Zionist Regime Refuses to Cooperate With UN Probe Into Crimes
WEST BANK (Dispatches) – The Zionist regime says it will not cooperate with a United Nations commission looking into the regime’s war crimes committed against Palestinians during its May offensive on Gaza.
Meirav Eilon Shahar, the regime’s ambassador to the UN and international organizations in Geneva, claimed in a letter delivered on Thursday to the commission’s head, Navi Pillay, that the probe and its chairwoman were “unfairly biased” against the occupying regime.
Last year, the UN Human Rights Council (UNHRC) agreed to launch an investigation with a broad mandate to probe all violations the regime had committed against Palestinians following its May offensive on Gaza, which killed at least 248 Palestinians including more than 60 children.
Michelle Bachelet, the former UN high commissioner for human rights, told the UNHRC at the time that deadly Zionist strikes on Gaza might have constituted war crimes.
In a related development, South African Foreign Minister Naledi Pandor has called for further downgrading of her country’s diplomatic relations with the Zionist regime, expressing hope for a “direct action” against the regime in for its “well-documented apartheid practices.”
Addressing the parliament this week, Pandor pointed to South Africa’s history of struggle, saying the values derived from the struggle against racism and colonialism “make us duty-bound to be a voice for the oppressed and marginalized everywhere.”

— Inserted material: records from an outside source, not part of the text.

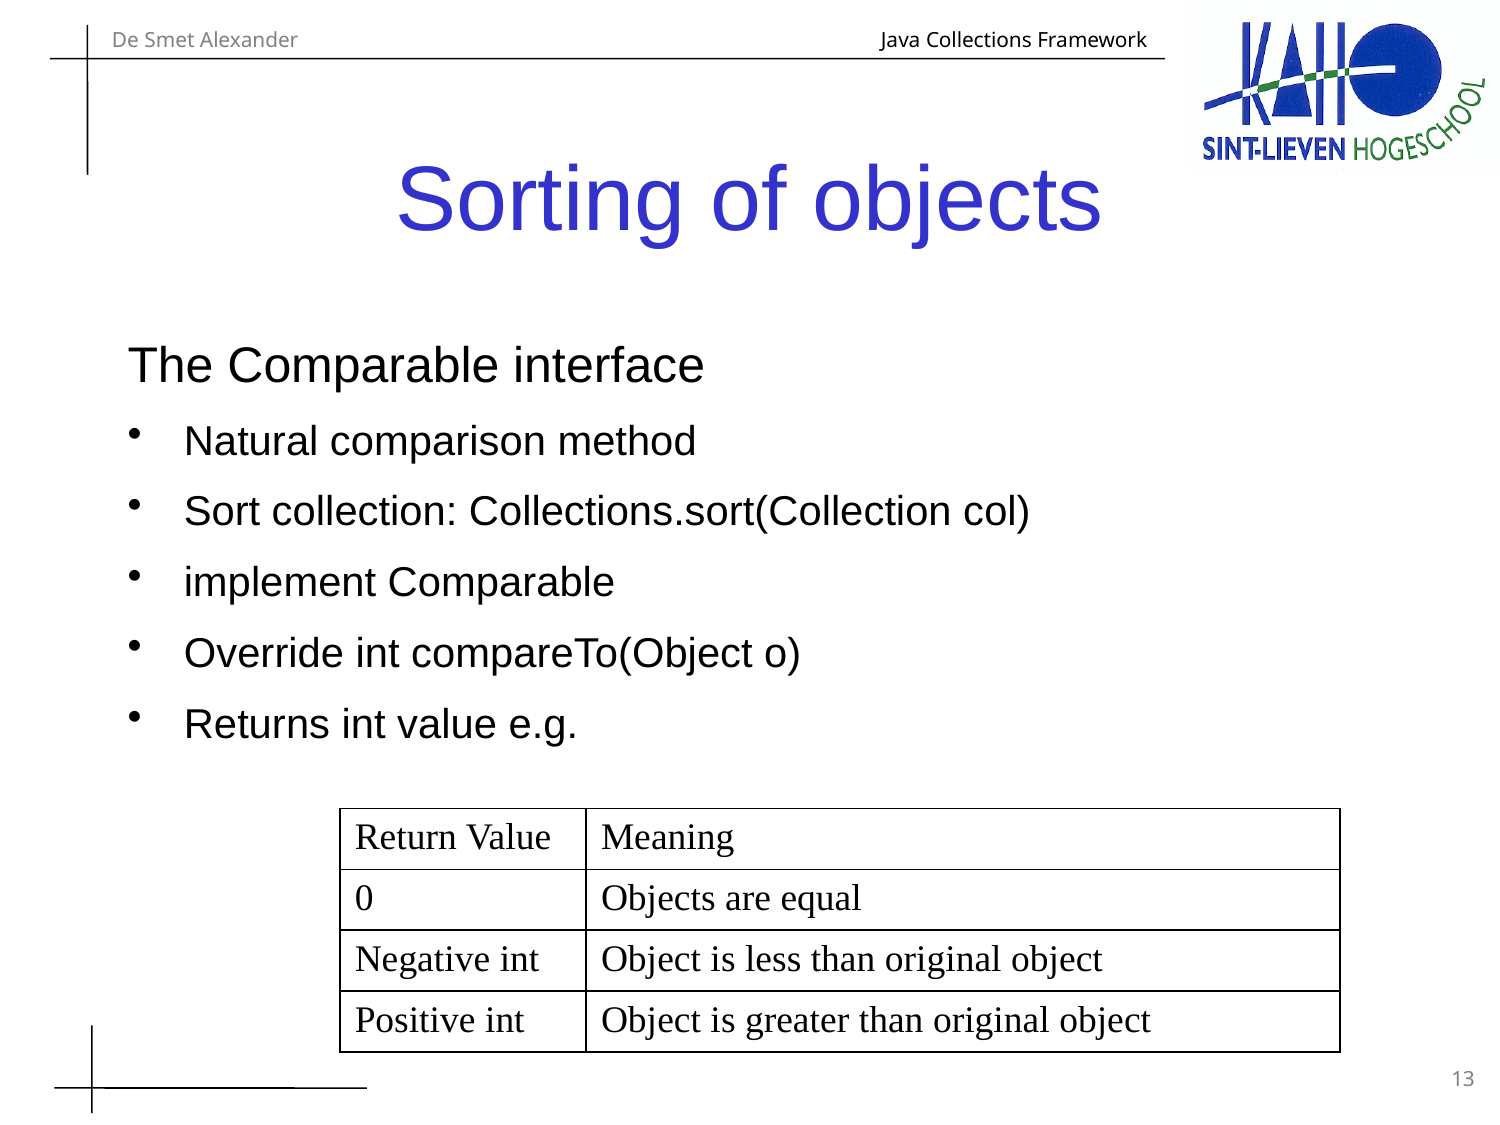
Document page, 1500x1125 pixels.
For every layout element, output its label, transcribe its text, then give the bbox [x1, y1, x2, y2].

table_cell Object is less than original object [587, 931, 1339, 990]
list The Comparable interface Natural comparison method Sort collection: Collections.sort(Collection col) implement Comparable Override int compareTo(Object o) Returns int value e.g. [112, 324, 1388, 1001]
table_cell Positive int [341, 992, 585, 1051]
table_cell 0 [341, 870, 585, 929]
picture [1187, 0, 1500, 173]
table_cell Negative int [341, 931, 585, 990]
table_header Return Value [341, 809, 585, 869]
table_header Meaning [587, 809, 1339, 869]
title Sorting of objects [112, 99, 1388, 288]
table_cell Objects are equal [587, 870, 1339, 929]
table_cell Object is greater than original object [587, 992, 1339, 1051]
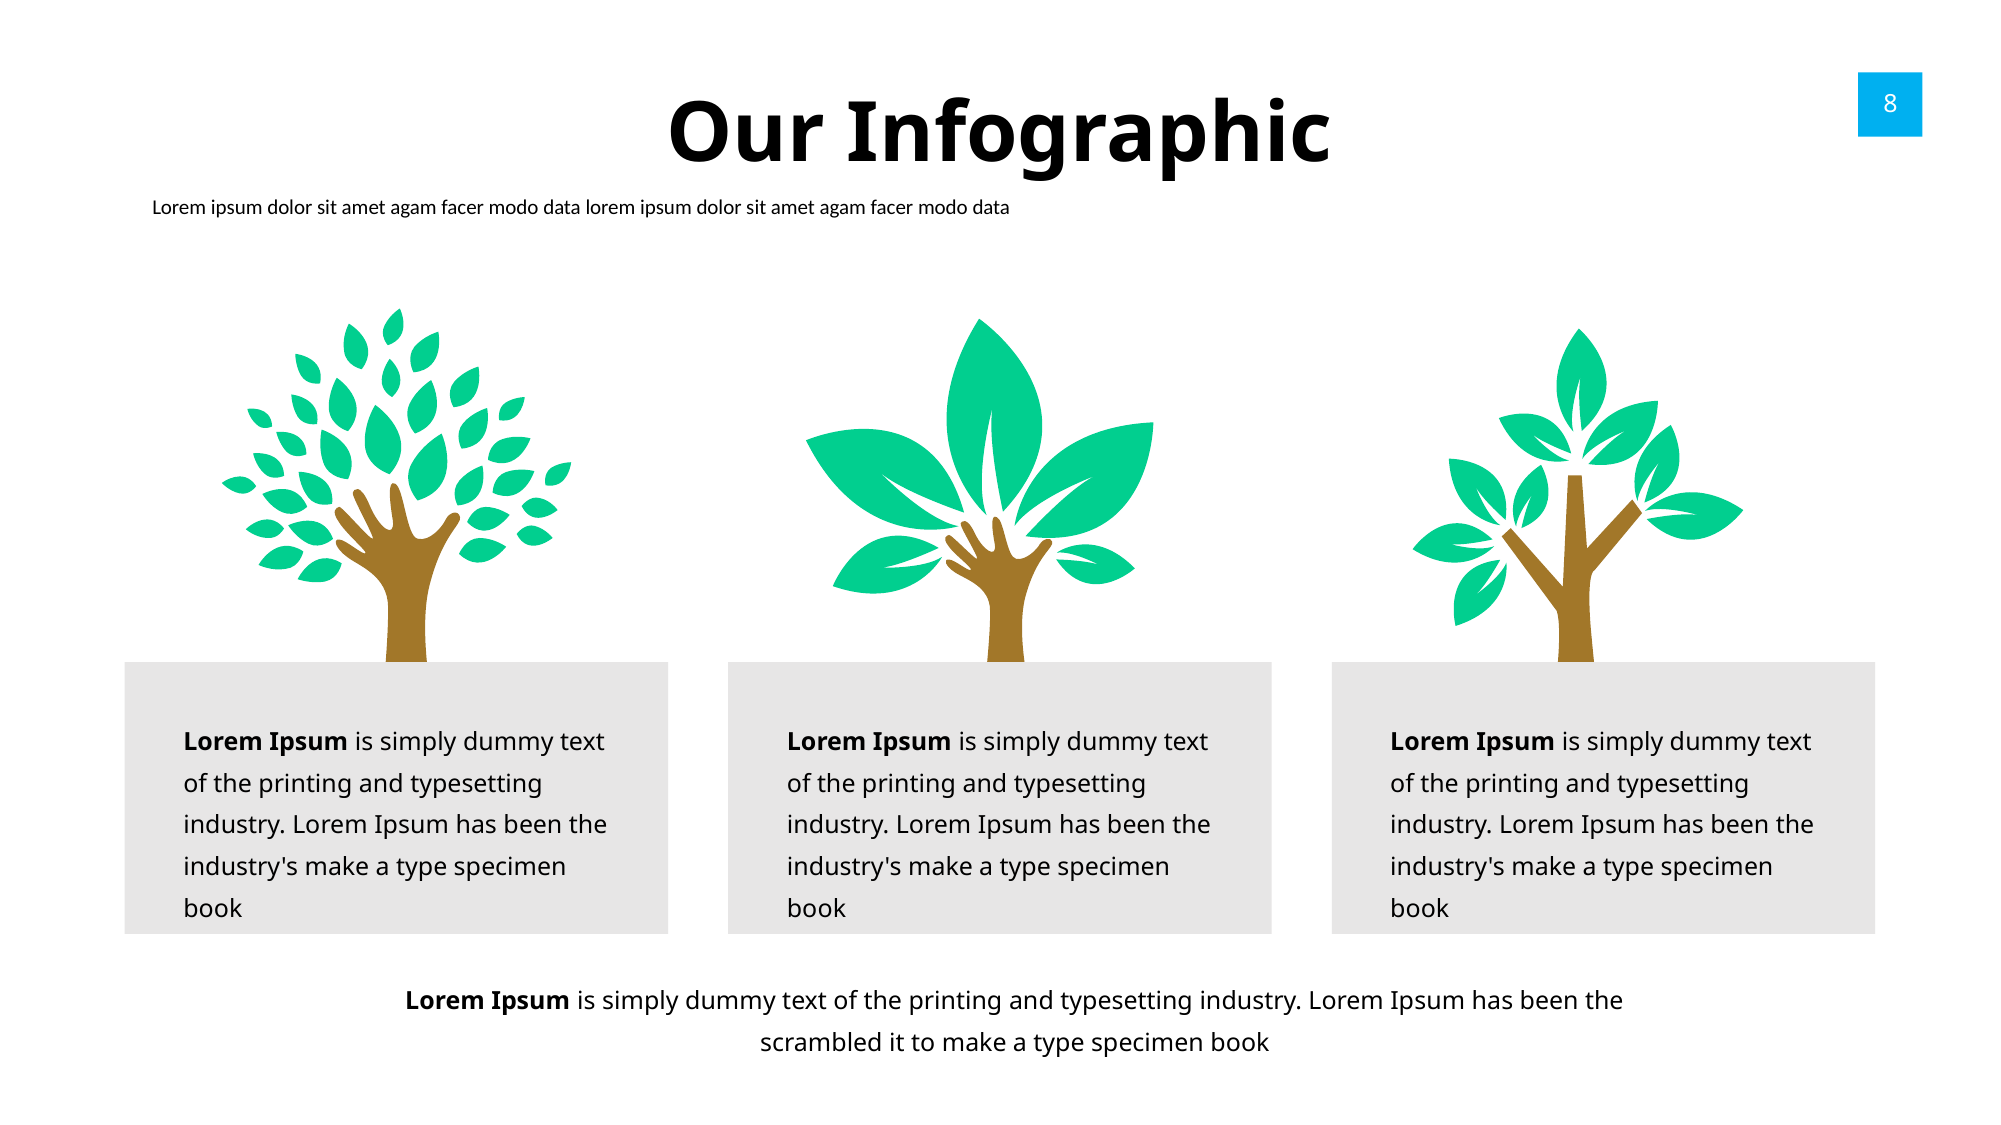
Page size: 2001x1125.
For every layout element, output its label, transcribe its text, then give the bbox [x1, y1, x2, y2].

text_box Lorem Ipsum is simply dummy text of the printing and typesetting industry. Lorem Ipsum has been the industry's make a type specimen book [168, 706, 625, 930]
text_box [1412, 523, 1495, 563]
text_box [1498, 413, 1572, 462]
text_box [1453, 559, 1507, 626]
text_box [1634, 424, 1680, 503]
text_box [1512, 464, 1549, 529]
text_box [381, 585, 430, 661]
subtitle Lorem ipsum dolor sit amet agam facer modo data lorem ipsum dolor sit amet agam facer modo data [137, 186, 1863, 227]
text_box [1645, 492, 1744, 540]
text_box [727, 661, 1273, 935]
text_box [805, 318, 1169, 718]
text_box [1448, 458, 1507, 526]
text_box [124, 661, 669, 935]
text_box [1556, 328, 1607, 432]
title Our Infographic [137, 78, 1863, 186]
text_box Lorem Ipsum is simply dummy text of the printing and typesetting industry. Lorem Ipsum has been the industry's make a type specimen book [772, 706, 1228, 930]
text_box [1331, 661, 1876, 935]
text_box [1501, 475, 1643, 661]
text_box [1582, 400, 1658, 465]
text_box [221, 308, 572, 585]
text_box Lorem Ipsum is simply dummy text of the printing and typesetting industry. Lorem Ipsum has been the scrambled it to make a type specimen book [369, 965, 1661, 1064]
text_box Lorem Ipsum is simply dummy text of the printing and typesetting industry. Lorem Ipsum has been the industry's make a type specimen book [1375, 706, 1832, 930]
slide_number 8 [1863, 78, 1927, 130]
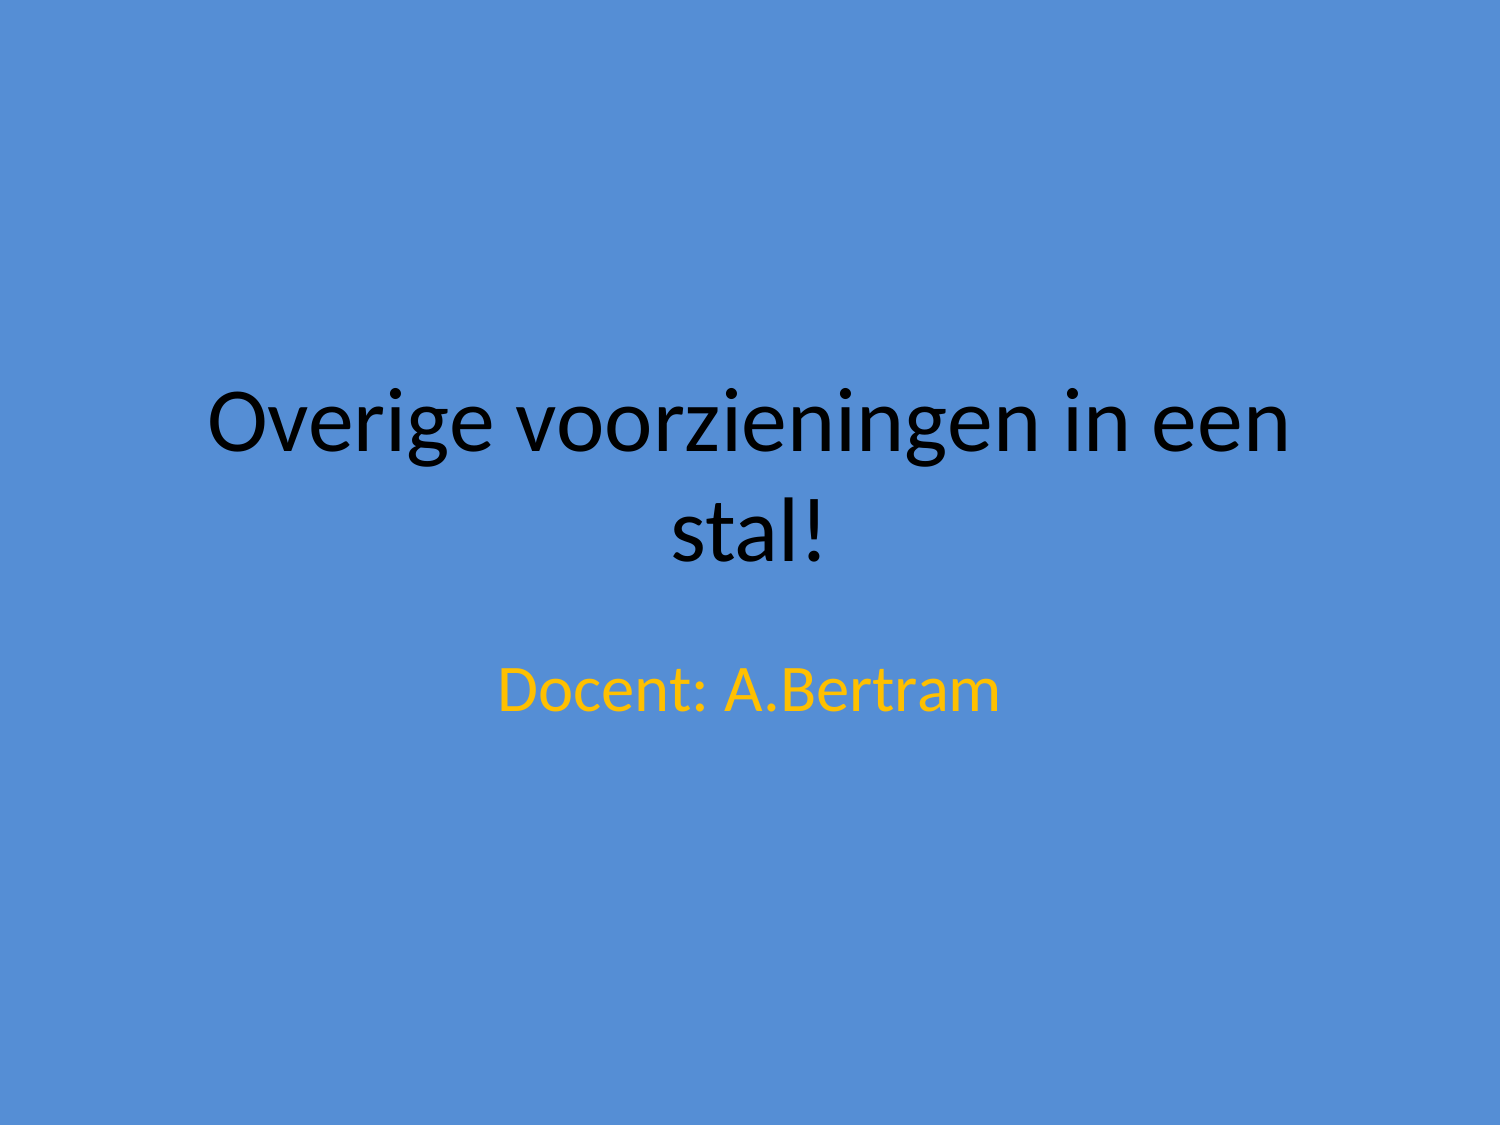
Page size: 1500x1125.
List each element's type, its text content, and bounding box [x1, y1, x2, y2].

subtitle Docent: A.Bertram [225, 637, 1275, 925]
title Overige voorzieningen in een stal! [112, 349, 1388, 591]
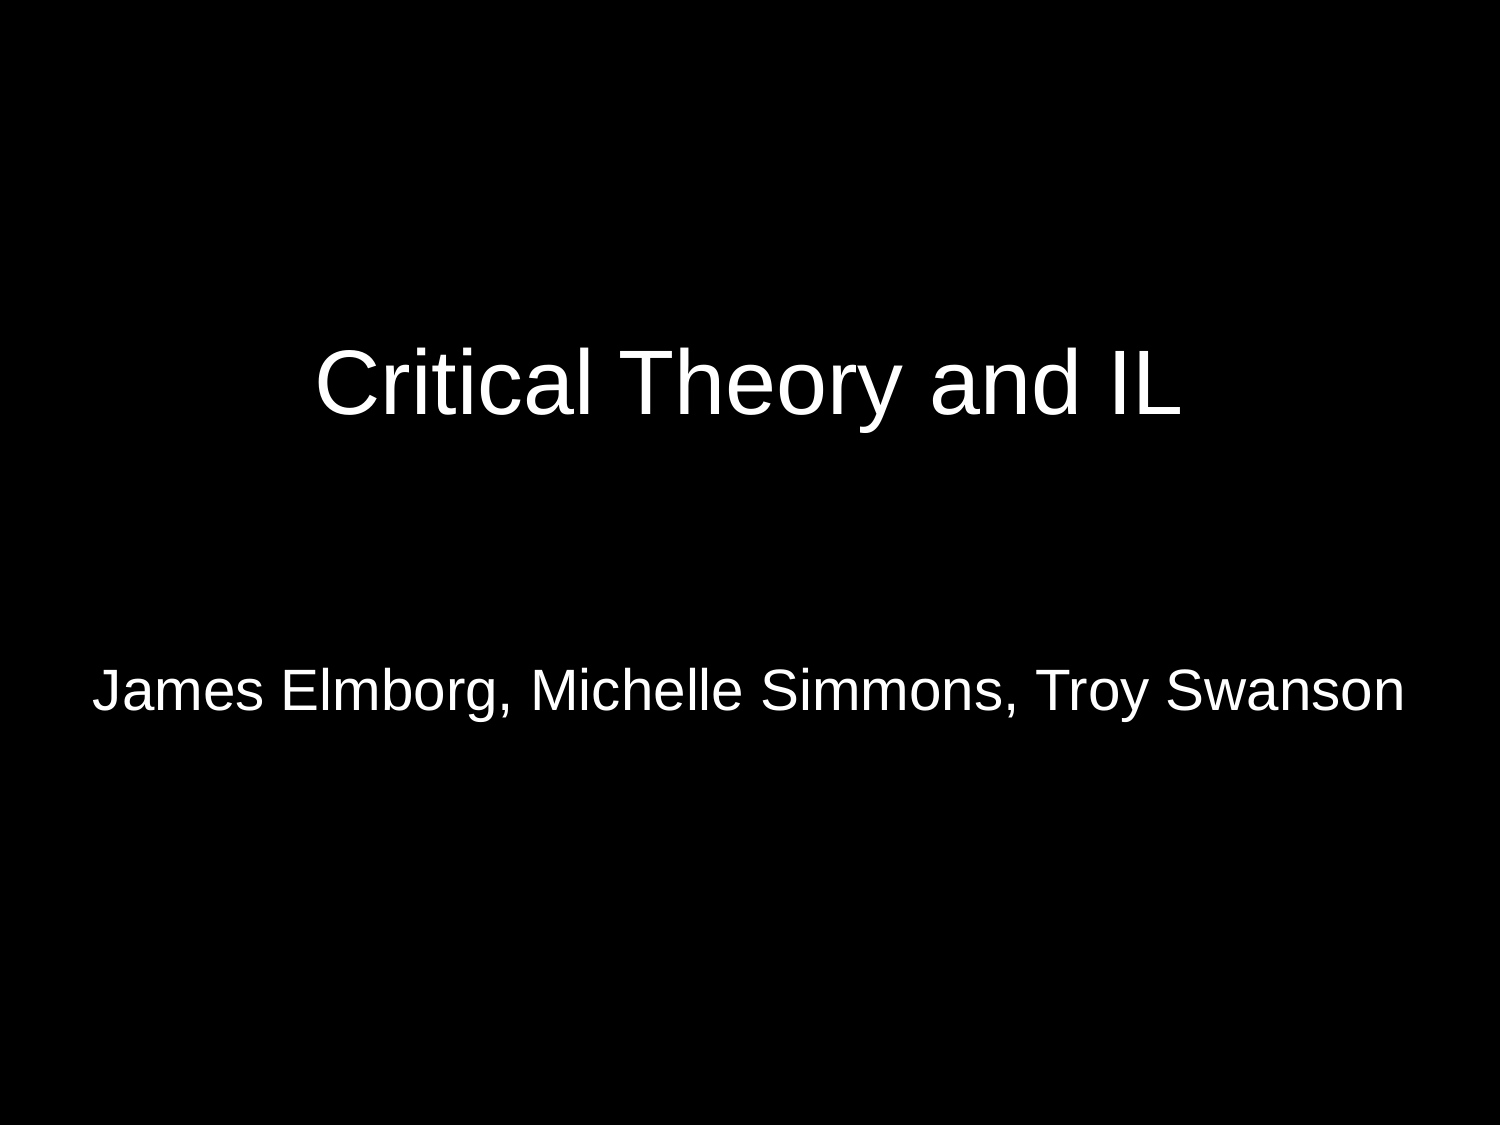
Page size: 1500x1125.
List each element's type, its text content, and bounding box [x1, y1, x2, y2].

title Critical Theory and IL James Elmborg, Michelle Simmons, Troy Swanson [74, 44, 1426, 1001]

“We are studying the recent human rights reports on Israel, and hope to approach the cabinet with a further proposed direct action against well-documented apartheid practices of Israel,” she said.
The remarks came after three human rights reports stating that Zionist regime should be deemed a regime that committed the crime of apartheid against the Palestinian people.
The chief South African diplomat is also leading an effort to revoke the regime’s observer status in the African Union.
Secretary General of the Arab League Ahmed Aboul Gheit says resolution of the decades-long Zionist-Palestinian conflict is needed in order to establish a lasting peace, stability and security in the Middle East.
Speaking at the 32nd Conference of the Arab Inter-Parliamentary Union in the Egyptian capital Cairo on Thursday, Aboul Gheit underlined that the Palestinian issue remains a burning issue for all Arabs and Muslims of the world, stating that everyone should assume their responsibility in this regard.
“Peace, stability and security will not be established in this part of the world, unless Israeli occupation of the Palestinian territories comes to an end and an independent Palestinian state is formed on the borders of June 4, 1967, with East al-Quds as its capital,” he noted.
In a latest development, Zionist troops placed the flashpoint neighborhood of Sheikh Jarrah in the occupied East Al-Quds under a near-complete lockdown.
The forces took the measure on Thursday, shortly after they fiercely attacked dozens of Palestinians and activists there, the official Palestinian Wafa news agency reported.